R Code Documentation

Introduction

This document provides documentation for the R code used to create a data visualization plot.

Code Overview

The R code in question is used to create a data visualization plot that compares union and non-union wages over the years, with a focus on demographics. It uses the 'ggplot2' package for data visualization and 'showtext' for font handling.

Data Source

The code reads data from an external CSV file using the 'readr' package.

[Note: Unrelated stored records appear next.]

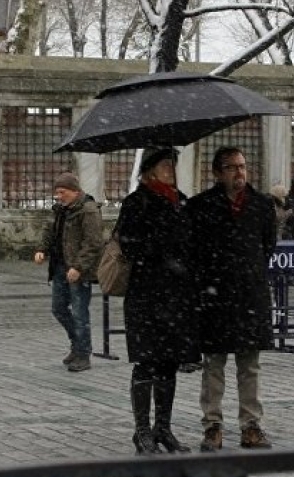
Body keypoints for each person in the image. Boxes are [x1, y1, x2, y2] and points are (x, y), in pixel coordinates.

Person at [186, 146, 276, 451]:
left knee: (249, 365)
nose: (239, 172)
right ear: (217, 173)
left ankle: (251, 425)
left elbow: (268, 246)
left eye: (242, 166)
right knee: (213, 365)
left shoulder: (262, 205)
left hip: (250, 295)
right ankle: (212, 425)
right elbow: (193, 251)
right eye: (231, 167)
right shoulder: (200, 207)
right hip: (214, 298)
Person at [115, 147, 199, 455]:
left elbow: (193, 243)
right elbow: (128, 245)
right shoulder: (136, 203)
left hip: (177, 296)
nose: (171, 169)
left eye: (172, 164)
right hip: (146, 295)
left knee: (169, 363)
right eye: (165, 164)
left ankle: (163, 428)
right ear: (149, 170)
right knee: (146, 362)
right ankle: (142, 431)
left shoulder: (182, 201)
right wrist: (161, 247)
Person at [34, 172, 104, 373]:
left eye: (62, 192)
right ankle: (77, 344)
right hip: (59, 267)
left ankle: (83, 354)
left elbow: (94, 243)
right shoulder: (60, 210)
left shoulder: (88, 210)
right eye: (56, 192)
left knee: (80, 313)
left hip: (77, 270)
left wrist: (79, 267)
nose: (58, 196)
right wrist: (41, 249)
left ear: (75, 191)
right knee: (59, 309)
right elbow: (50, 232)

The data source is a CSV file hosted on GitHub, containing wage-related information.

Code Components

  • Loading Libraries: The code starts by loading necessary R libraries, including 'tidyverse', 'tidytuesdayR', 'showtext', 'glue', and 'ggtext'.
  • Loading Fonts and Colors: Custom fonts and color variables are defined and loaded to be used in the plot.
  • Data Filtering: The code filters the data to create two data frames ('df' and 'df2') based on specific criteria.
  • Title and Subtitle Creation: Functions for generating the title and subtitle of the plot are defined, incorporating variables and fonts.
  • Plot Creation: The 'ggplot' function is used to create the plot, including bar-like structures representing wage ranges, points indicating mean hourly earnings, and various visual elements.
  • Styling: The code applies styles and themes to the plot, including font families, colors, and margins.

Output

The output of the code is a dumpbell chart that visually represents the comparison of union and non-union wages over the years for different demographics.